2. Monitor disease using effective surveillance, and evaluate programmatic efforts to ensure progress.
3. Develop and maintain outbreak preparedness, respond rapidly to outbreaks and manage cases.
4. Communicate and engage to build public confidence and demand for immunization.
5. Perform the research and development needed to support cost-effective operations and improve vaccination and diagnostic tools.
Globally, serious work remains, concentrated in a few key countries. According to the CDC/WHO study cited above, the 28% of global population represented by the Democratic Republic of the Congo, Ethiopia, India, Indonesia, Nigeria, and Pakistan accounted for more than 70% of global measles deaths in 2013. In a number of these countries, according to the study, the problem is one of health systems: reaching 95% of children with two doses of vaccine apiece requires successful, consistent medical interactions across the population. As seen with the global effort against polio, the difficulty and marginal cost of preventing each infection rises as the remaining disease becomes concentrated in increasingly tough settings for vaccination. Local stability and community confidence in vaccines are critical.
A couple developments, however, are lessening the challenges. In 2013 Gavi, a multinational alliance that facilitates access to new and underutilized vaccines in low-income countries, added measles-rubella (MR) vaccine to its portfolio. In a catalytic quid-pro-quo, Gavi supports large-scale MR catch-up campaigns for countries that expand their own routine MR immunization programs. Gavi estimates that, by 2020, this program will help immunize over 600 million children in 49 countries against measles and rubella. Much of the vaccine used will be produced in the Americas, thanks to a 2013 announcement by the Brazilian biomedical center Fiocruz, which, in partnership with the Bill & Melinda Gates Foundation, will begin producing MR vaccine for use in low-income countries as early as 2017.
Even as measles and rubella disappear in some parts of the world, their continued existence elsewhere forbids complacency.

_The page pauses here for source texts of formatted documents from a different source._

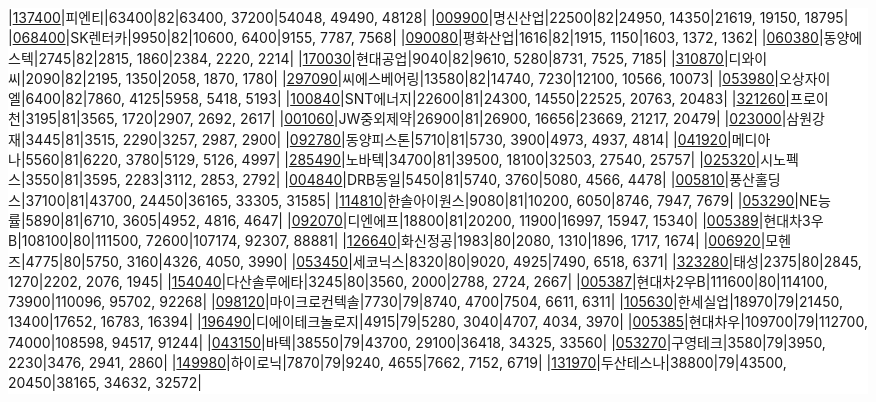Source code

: |[137400](https://finance.daum.net/quotes/A137400)|피엔티|63400|82|63400, 37200|54048, 49490, 48128|
|[009900](https://finance.daum.net/quotes/A009900)|명신산업|22500|82|24950, 14350|21619, 19150, 18795|
|[068400](https://finance.daum.net/quotes/A068400)|SK렌터카|9950|82|10600, 6400|9155, 7787, 7568|
|[090080](https://finance.daum.net/quotes/A090080)|평화산업|1616|82|1915, 1150|1603, 1372, 1362|
|[060380](https://finance.daum.net/quotes/A060380)|동양에스텍|2745|82|2815, 1860|2384, 2220, 2214|
|[170030](https://finance.daum.net/quotes/A170030)|현대공업|9040|82|9610, 5280|8731, 7525, 7185|
|[310870](https://finance.daum.net/quotes/A310870)|디와이씨|2090|82|2195, 1350|2058, 1870, 1780|
|[297090](https://finance.daum.net/quotes/A297090)|씨에스베어링|13580|82|14740, 7230|12100, 10566, 10073|
|[053980](https://finance.daum.net/quotes/A053980)|오상자이엘|6400|82|7860, 4125|5958, 5418, 5193|
|[100840](https://finance.daum.net/quotes/A100840)|SNT에너지|22600|81|24300, 14550|22525, 20763, 20483|
|[321260](https://finance.daum.net/quotes/A321260)|프로이천|3195|81|3565, 1720|2907, 2692, 2617|
|[001060](https://finance.daum.net/quotes/A001060)|JW중외제약|26900|81|26900, 16656|23669, 21217, 20479|
|[023000](https://finance.daum.net/quotes/A023000)|삼원강재|3445|81|3515, 2290|3257, 2987, 2900|
|[092780](https://finance.daum.net/quotes/A092780)|동양피스톤|5710|81|5730, 3900|4973, 4937, 4814|
|[041920](https://finance.daum.net/quotes/A041920)|메디아나|5560|81|6220, 3780|5129, 5126, 4997|
|[285490](https://finance.daum.net/quotes/A285490)|노바텍|34700|81|39500, 18100|32503, 27540, 25757|
|[025320](https://finance.daum.net/quotes/A025320)|시노펙스|3550|81|3595, 2283|3112, 2853, 2792|
|[004840](https://finance.daum.net/quotes/A004840)|DRB동일|5450|81|5740, 3760|5080, 4566, 4478|
|[005810](https://finance.daum.net/quotes/A005810)|풍산홀딩스|37100|81|43700, 24450|36165, 33305, 31585|
|[114810](https://finance.daum.net/quotes/A114810)|한솔아이원스|9080|81|10200, 6050|8746, 7947, 7679|
|[053290](https://finance.daum.net/quotes/A053290)|NE능률|5890|81|6710, 3605|4952, 4816, 4647|
|[092070](https://finance.daum.net/quotes/A092070)|디엔에프|18800|81|20200, 11900|16997, 15947, 15340|
|[005389](https://finance.daum.net/quotes/A005389)|현대차3우B|108100|80|111500, 72600|107174, 92307, 88881|
|[126640](https://finance.daum.net/quotes/A126640)|화신정공|1983|80|2080, 1310|1896, 1717, 1674|
|[006920](https://finance.daum.net/quotes/A006920)|모헨즈|4775|80|5750, 3160|4326, 4050, 3990|
|[053450](https://finance.daum.net/quotes/A053450)|세코닉스|8320|80|9020, 4925|7490, 6518, 6371|
|[323280](https://finance.daum.net/quotes/A323280)|태성|2375|80|2845, 1270|2202, 2076, 1945|
|[154040](https://finance.daum.net/quotes/A154040)|다산솔루에타|3245|80|3560, 2000|2788, 2724, 2667|
|[005387](https://finance.daum.net/quotes/A005387)|현대차2우B|111600|80|114100, 73900|110096, 95702, 92268|
|[098120](https://finance.daum.net/quotes/A098120)|마이크로컨텍솔|7730|79|8740, 4700|7504, 6611, 6311|
|[105630](https://finance.daum.net/quotes/A105630)|한세실업|18970|79|21450, 13400|17652, 16783, 16394|
|[196490](https://finance.daum.net/quotes/A196490)|디에이테크놀로지|4915|79|5280, 3040|4707, 4034, 3970|
|[005385](https://finance.daum.net/quotes/A005385)|현대차우|109700|79|112700, 74000|108598, 94517, 91244|
|[043150](https://finance.daum.net/quotes/A043150)|바텍|38550|79|43700, 29100|36418, 34325, 33560|
|[053270](https://finance.daum.net/quotes/A053270)|구영테크|3580|79|3950, 2230|3476, 2941, 2860|
|[149980](https://finance.daum.net/quotes/A149980)|하이로닉|7870|79|9240, 4655|7662, 7152, 6719|
|[131970](https://finance.daum.net/quotes/A131970)|두산테스나|38800|79|43500, 20450|38165, 34632, 32572|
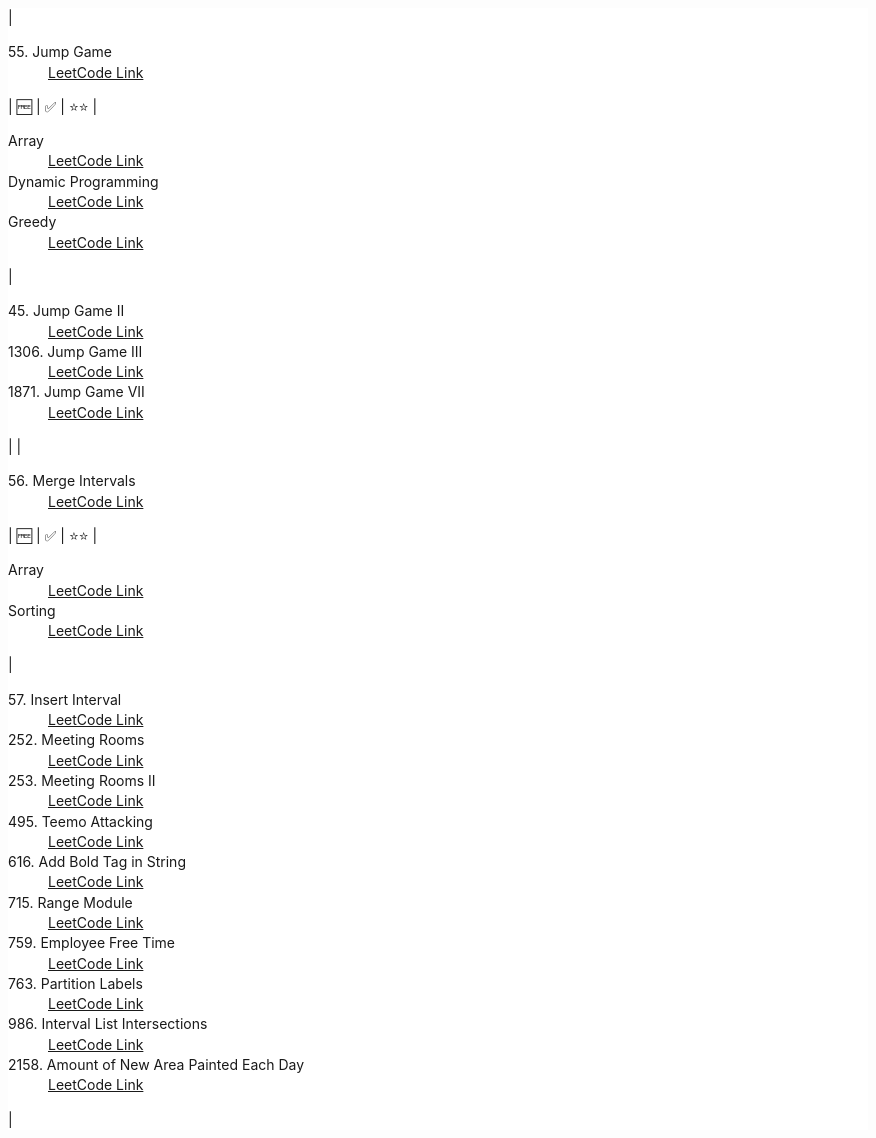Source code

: | <dl><dt>55. Jump Game</dt><dd>[LeetCode Link](https://leetcode.com/problems/jump-game)</dd></dl>                                                                                                    | 🆓    | ✅      | ⭐️⭐️       | <dl><dt>Array</dt><dd>[LeetCode Link](https://leetcode.com/tag/array)</dd><dt>Dynamic Programming</dt><dd>[LeetCode Link](https://leetcode.com/tag/dynamic-programming)</dd><dt>Greedy</dt><dd>[LeetCode Link](https://leetcode.com/tag/greedy)</dd></dl>                                                                                                                                                                                                                                                                       | <dl><dt>45. Jump Game II</dt><dd>[LeetCode Link](https://leetcode.com/problems/jump-game-ii)</dd><dt>1306. Jump Game III</dt><dd>[LeetCode Link](https://leetcode.com/problems/jump-game-iii)</dd><dt>1871. Jump Game VII</dt><dd>[LeetCode Link](https://leetcode.com/problems/jump-game-vii)</dd></dl>                                                                                                                                                                                                                                                                                                                                                                                                                                                                                                                                                                                                                                                                                                                                                                                                                                                                                                                                                                                                                                                                                                             |
| <dl><dt>56. Merge Intervals</dt><dd>[LeetCode Link](https://leetcode.com/problems/merge-intervals)</dd></dl>                                                                                        | 🆓    | ✅      | ⭐️⭐️       | <dl><dt>Array</dt><dd>[LeetCode Link](https://leetcode.com/tag/array)</dd><dt>Sorting</dt><dd>[LeetCode Link](https://leetcode.com/tag/sorting)</dd></dl>                                                                                                                                                                                                                                                                                                                                                                       | <dl><dt>57. Insert Interval</dt><dd>[LeetCode Link](https://leetcode.com/problems/insert-interval)</dd><dt>252. Meeting Rooms</dt><dd>[LeetCode Link](https://leetcode.com/problems/meeting-rooms)</dd><dt>253. Meeting Rooms II</dt><dd>[LeetCode Link](https://leetcode.com/problems/meeting-rooms-ii)</dd><dt>495. Teemo Attacking</dt><dd>[LeetCode Link](https://leetcode.com/problems/teemo-attacking)</dd><dt>616. Add Bold Tag in String</dt><dd>[LeetCode Link](https://leetcode.com/problems/add-bold-tag-in-string)</dd><dt>715. Range Module</dt><dd>[LeetCode Link](https://leetcode.com/problems/range-module)</dd><dt>759. Employee Free Time</dt><dd>[LeetCode Link](https://leetcode.com/problems/employee-free-time)</dd><dt>763. Partition Labels</dt><dd>[LeetCode Link](https://leetcode.com/problems/partition-labels)</dd><dt>986. Interval List Intersections</dt><dd>[LeetCode Link](https://leetcode.com/problems/interval-list-intersections)</dd><dt>2158. Amount of New Area Painted Each Day</dt><dd>[LeetCode Link](https://leetcode.com/problems/amount-of-new-area-painted-each-day)</dd></dl>                                                                                                                                                                                                                                                                                      |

The struggle in parts of the United States to maintain confidence in vaccines provides an unfortunate case study: despite recording the last endemic case of measles in the United States in 2000, the CDC reported a somewhat staggering 159 cases of measles between January 4 and April 2, 2015. More than 80% of these infections were in people who were unvaccinated or of unknown vaccination status.
Measles outbreaks in the United States confirm a central paradox of immunization or any other prevention measure: the more it succeeds, the more unnecessary it appears. As measles, rubella, and other vaccine-preventable diseases have become no longer fixtures of life in the United States and throughout the hemisphere, it has become ever more difficult to communicate to the public that vaccines remain necessary—and that the road to true global eradication is a long one.